▸ EXERCISE DIRECTIONS: Would you please state how many lines in the entries contain the word "trunk"? Only the number should be given.

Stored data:
.....
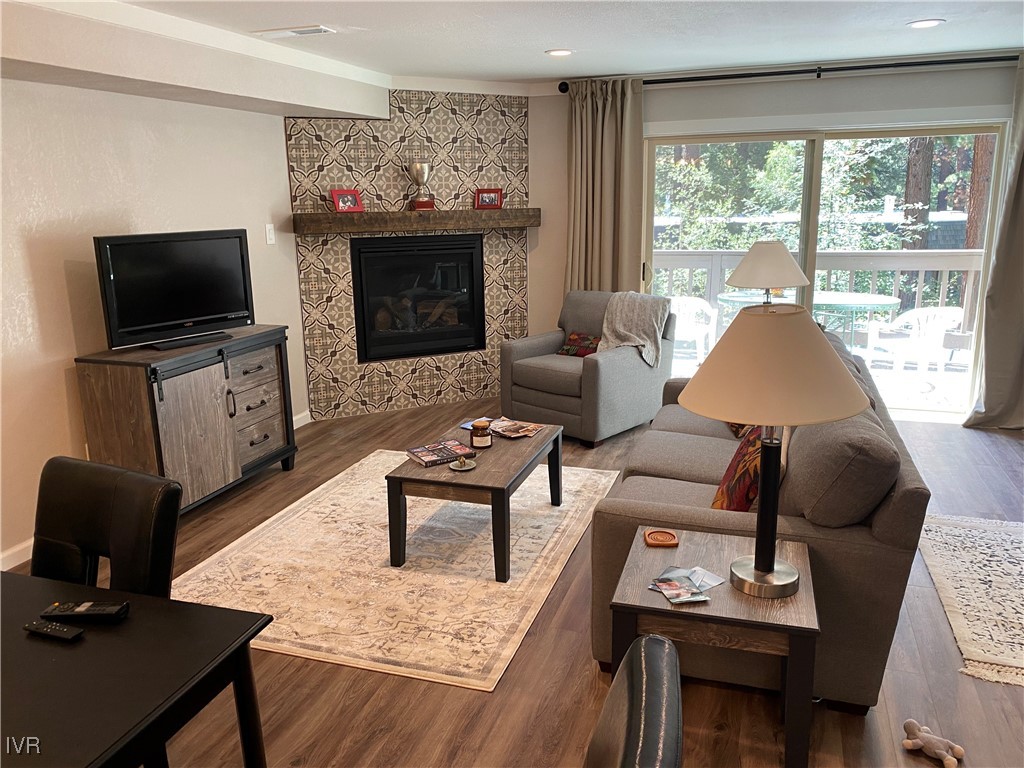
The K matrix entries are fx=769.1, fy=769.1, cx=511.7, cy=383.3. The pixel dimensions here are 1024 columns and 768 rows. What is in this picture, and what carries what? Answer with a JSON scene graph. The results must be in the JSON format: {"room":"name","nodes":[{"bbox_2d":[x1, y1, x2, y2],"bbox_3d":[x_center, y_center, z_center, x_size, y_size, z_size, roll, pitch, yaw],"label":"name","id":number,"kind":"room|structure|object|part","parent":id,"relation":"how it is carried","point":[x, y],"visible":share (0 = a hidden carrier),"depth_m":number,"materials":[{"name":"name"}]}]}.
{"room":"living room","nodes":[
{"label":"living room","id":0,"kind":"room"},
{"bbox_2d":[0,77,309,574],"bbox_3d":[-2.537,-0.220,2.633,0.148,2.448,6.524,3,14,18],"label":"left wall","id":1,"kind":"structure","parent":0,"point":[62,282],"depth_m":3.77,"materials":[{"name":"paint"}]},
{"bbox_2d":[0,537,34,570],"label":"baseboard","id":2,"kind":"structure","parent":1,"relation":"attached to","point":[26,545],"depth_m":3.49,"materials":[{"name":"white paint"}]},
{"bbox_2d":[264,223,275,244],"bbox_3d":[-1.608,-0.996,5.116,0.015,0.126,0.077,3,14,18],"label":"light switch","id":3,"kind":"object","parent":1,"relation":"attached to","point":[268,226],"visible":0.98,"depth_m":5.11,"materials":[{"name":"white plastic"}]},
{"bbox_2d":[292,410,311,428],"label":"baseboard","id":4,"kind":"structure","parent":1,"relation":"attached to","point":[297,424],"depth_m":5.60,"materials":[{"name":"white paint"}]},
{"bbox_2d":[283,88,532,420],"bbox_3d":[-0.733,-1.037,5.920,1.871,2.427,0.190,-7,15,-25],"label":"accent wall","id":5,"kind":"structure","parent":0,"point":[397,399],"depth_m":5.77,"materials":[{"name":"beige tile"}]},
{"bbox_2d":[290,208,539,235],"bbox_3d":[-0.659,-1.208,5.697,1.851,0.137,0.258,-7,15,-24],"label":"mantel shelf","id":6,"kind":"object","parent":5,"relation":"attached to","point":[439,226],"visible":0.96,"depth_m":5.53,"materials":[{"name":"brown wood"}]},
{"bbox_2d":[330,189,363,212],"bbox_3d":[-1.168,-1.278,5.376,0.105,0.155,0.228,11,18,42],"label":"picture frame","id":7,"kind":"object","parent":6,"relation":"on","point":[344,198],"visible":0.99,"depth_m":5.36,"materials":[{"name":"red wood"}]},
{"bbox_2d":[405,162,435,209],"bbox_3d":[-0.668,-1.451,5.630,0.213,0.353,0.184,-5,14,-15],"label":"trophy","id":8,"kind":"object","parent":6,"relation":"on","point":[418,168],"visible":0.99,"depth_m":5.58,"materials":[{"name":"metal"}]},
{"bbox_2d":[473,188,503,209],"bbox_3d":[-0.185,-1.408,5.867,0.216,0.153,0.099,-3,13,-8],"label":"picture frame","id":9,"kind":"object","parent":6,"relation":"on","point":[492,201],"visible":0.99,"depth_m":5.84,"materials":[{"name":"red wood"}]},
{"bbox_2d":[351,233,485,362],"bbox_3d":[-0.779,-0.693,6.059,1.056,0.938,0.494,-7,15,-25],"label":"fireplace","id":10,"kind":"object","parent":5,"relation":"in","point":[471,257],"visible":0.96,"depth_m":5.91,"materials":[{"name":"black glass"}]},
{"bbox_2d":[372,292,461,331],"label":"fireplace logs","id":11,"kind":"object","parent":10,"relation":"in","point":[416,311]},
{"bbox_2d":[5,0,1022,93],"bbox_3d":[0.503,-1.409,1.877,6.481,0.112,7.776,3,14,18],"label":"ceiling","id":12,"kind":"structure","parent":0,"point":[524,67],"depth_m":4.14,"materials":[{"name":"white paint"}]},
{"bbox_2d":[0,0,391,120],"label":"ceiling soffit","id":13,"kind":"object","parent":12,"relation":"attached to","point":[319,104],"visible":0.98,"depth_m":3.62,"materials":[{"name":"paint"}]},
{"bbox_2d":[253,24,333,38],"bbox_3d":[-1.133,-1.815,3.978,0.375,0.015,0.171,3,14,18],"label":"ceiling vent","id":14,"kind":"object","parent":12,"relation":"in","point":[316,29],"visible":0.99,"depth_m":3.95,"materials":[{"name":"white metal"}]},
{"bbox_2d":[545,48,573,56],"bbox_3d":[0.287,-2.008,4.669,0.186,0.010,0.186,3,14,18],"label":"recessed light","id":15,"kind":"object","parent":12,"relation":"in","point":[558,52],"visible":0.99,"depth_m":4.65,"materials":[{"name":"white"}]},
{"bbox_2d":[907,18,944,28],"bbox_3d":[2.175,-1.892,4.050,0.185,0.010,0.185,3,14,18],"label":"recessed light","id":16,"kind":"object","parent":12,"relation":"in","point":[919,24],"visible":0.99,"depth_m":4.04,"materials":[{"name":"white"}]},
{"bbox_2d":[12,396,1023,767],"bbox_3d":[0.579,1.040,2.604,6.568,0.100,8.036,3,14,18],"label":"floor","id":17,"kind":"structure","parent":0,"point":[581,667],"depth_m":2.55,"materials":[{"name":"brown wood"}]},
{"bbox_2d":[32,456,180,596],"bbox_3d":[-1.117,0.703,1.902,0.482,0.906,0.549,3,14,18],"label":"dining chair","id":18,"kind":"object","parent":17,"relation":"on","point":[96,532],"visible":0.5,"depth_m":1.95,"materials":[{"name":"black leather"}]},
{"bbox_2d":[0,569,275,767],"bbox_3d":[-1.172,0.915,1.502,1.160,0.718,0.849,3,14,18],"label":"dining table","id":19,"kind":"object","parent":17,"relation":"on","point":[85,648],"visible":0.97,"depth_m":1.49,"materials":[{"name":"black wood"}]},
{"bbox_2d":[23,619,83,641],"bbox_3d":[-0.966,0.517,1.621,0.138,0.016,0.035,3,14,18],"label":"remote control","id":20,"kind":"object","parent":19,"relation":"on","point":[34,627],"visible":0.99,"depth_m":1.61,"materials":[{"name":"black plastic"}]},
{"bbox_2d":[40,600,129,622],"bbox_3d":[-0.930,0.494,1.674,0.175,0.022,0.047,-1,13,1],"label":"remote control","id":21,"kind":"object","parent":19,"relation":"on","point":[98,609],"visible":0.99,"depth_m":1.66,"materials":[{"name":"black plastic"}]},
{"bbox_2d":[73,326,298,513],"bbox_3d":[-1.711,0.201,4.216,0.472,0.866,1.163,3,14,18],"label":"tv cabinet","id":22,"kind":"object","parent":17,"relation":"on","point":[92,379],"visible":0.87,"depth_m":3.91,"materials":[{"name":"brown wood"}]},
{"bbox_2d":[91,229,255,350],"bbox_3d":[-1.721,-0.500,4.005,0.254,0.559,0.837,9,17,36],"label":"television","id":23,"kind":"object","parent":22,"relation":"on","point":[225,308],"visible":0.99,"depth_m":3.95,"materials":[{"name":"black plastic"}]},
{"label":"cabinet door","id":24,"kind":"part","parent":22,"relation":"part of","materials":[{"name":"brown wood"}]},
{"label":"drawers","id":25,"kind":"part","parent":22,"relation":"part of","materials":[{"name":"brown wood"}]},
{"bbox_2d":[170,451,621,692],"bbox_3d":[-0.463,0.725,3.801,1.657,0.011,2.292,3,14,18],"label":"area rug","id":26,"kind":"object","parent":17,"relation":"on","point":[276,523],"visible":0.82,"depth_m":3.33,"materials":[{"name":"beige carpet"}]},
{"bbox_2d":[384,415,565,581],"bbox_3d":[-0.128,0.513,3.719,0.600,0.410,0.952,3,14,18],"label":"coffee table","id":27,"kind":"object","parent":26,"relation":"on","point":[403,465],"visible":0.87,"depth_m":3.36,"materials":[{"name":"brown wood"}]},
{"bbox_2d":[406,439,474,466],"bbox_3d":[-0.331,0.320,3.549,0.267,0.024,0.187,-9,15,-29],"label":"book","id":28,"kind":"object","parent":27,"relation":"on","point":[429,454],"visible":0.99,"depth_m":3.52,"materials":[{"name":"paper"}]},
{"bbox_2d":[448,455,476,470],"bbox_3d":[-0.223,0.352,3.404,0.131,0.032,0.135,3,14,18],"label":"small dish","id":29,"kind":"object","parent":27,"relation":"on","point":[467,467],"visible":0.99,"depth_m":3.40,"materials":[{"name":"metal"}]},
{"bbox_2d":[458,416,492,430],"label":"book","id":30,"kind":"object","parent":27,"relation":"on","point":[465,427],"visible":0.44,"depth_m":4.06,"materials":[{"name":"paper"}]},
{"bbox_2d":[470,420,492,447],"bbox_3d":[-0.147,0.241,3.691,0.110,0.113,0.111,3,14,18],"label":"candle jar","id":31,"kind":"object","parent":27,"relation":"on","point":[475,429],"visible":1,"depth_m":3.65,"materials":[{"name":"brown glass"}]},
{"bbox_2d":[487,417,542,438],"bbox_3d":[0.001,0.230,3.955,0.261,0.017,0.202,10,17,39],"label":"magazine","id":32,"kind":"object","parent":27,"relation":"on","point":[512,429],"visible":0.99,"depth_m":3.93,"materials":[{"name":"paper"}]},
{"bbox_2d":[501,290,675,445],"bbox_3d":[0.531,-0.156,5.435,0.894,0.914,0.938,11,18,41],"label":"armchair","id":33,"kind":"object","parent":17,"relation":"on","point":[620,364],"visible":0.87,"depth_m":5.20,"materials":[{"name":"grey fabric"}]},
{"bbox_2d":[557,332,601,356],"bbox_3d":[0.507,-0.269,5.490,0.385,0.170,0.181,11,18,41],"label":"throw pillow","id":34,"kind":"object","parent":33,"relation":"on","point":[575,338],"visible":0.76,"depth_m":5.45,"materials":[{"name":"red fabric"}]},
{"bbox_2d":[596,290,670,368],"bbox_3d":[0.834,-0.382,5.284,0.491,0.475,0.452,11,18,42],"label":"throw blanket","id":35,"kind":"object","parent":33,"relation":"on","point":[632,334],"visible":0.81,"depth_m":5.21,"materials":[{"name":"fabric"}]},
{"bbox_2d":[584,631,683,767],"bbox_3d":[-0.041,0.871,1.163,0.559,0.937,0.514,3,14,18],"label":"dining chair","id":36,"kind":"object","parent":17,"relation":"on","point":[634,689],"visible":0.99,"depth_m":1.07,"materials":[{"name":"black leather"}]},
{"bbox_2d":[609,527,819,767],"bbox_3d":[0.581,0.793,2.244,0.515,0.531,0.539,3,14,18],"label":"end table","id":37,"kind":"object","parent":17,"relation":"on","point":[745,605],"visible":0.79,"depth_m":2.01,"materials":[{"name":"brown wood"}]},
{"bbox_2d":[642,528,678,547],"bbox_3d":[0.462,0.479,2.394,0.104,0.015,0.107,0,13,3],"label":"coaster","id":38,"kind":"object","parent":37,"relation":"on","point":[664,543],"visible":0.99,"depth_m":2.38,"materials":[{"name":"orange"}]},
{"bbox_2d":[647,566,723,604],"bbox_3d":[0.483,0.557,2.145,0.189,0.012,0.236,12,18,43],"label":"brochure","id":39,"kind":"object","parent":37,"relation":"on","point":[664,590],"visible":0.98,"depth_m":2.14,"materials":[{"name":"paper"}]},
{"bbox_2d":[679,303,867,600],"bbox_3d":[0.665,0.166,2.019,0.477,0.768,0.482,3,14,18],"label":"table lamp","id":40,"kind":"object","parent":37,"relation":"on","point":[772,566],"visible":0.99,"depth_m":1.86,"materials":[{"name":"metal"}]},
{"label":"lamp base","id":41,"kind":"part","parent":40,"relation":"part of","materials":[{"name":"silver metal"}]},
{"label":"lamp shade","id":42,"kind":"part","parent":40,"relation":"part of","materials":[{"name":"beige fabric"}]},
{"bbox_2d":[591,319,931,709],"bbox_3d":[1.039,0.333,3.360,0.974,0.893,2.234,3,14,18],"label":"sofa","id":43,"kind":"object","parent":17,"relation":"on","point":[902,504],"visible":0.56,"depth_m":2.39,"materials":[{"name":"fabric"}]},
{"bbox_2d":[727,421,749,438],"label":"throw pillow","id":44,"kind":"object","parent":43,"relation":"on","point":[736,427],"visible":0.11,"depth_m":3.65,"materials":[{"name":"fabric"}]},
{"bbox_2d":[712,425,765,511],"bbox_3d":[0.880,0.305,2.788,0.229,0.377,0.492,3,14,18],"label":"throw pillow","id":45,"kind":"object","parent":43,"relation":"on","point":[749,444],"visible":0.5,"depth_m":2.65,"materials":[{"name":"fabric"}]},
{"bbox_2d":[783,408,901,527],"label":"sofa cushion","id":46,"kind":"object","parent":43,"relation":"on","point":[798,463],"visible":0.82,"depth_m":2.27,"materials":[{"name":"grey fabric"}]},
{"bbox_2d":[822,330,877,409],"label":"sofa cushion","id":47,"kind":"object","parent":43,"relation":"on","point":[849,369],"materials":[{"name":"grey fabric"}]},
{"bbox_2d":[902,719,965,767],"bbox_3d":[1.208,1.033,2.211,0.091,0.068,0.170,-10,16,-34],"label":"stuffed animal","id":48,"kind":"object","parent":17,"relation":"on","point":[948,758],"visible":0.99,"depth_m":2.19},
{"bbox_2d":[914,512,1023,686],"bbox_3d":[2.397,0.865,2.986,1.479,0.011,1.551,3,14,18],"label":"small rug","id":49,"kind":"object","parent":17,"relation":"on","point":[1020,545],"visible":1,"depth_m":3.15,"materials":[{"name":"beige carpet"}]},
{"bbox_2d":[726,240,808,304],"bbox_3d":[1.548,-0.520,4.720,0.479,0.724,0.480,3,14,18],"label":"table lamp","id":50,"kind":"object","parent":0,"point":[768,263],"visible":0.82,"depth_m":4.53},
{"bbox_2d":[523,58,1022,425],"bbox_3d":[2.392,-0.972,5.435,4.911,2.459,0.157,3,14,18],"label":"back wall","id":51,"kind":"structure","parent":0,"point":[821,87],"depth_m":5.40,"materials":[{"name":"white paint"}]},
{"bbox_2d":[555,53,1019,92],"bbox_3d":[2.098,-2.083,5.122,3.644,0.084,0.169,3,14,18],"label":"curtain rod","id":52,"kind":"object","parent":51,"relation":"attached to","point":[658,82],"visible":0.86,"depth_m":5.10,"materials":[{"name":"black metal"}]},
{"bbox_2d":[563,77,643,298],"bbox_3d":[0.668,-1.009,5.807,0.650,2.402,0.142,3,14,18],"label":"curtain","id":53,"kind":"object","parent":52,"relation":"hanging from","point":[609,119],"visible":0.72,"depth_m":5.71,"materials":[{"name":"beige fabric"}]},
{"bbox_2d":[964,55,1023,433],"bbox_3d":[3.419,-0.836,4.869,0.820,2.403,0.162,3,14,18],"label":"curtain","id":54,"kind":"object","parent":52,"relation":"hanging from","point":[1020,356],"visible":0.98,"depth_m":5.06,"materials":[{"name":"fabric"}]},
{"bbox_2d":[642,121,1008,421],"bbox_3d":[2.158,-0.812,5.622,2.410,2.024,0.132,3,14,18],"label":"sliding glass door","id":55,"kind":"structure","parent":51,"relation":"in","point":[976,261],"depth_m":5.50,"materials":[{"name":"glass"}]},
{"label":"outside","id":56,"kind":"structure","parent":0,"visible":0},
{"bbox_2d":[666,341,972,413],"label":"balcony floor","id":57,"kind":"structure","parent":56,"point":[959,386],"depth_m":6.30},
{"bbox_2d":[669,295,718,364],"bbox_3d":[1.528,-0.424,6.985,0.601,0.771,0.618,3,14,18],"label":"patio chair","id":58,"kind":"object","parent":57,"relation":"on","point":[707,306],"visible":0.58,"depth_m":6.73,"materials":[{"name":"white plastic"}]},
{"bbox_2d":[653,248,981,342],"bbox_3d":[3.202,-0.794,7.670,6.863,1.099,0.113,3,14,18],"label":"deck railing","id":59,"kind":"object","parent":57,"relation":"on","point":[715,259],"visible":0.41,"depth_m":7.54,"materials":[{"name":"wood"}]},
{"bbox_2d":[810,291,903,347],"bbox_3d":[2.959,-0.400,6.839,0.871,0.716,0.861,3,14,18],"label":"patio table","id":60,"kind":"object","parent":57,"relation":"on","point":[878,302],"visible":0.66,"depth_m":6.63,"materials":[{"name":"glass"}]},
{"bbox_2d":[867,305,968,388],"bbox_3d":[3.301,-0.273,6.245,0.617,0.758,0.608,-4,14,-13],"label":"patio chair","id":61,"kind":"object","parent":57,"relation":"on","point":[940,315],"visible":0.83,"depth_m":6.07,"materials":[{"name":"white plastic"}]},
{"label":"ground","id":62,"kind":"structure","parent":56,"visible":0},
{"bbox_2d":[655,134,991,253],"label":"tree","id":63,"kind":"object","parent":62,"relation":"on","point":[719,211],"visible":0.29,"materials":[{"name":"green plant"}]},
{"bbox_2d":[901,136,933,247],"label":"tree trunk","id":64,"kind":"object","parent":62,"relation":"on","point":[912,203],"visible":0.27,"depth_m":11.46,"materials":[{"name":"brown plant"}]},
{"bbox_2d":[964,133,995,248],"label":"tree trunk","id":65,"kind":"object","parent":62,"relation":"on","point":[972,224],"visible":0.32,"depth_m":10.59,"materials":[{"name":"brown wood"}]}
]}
.....
▸ WRITTEN ANSWER: 2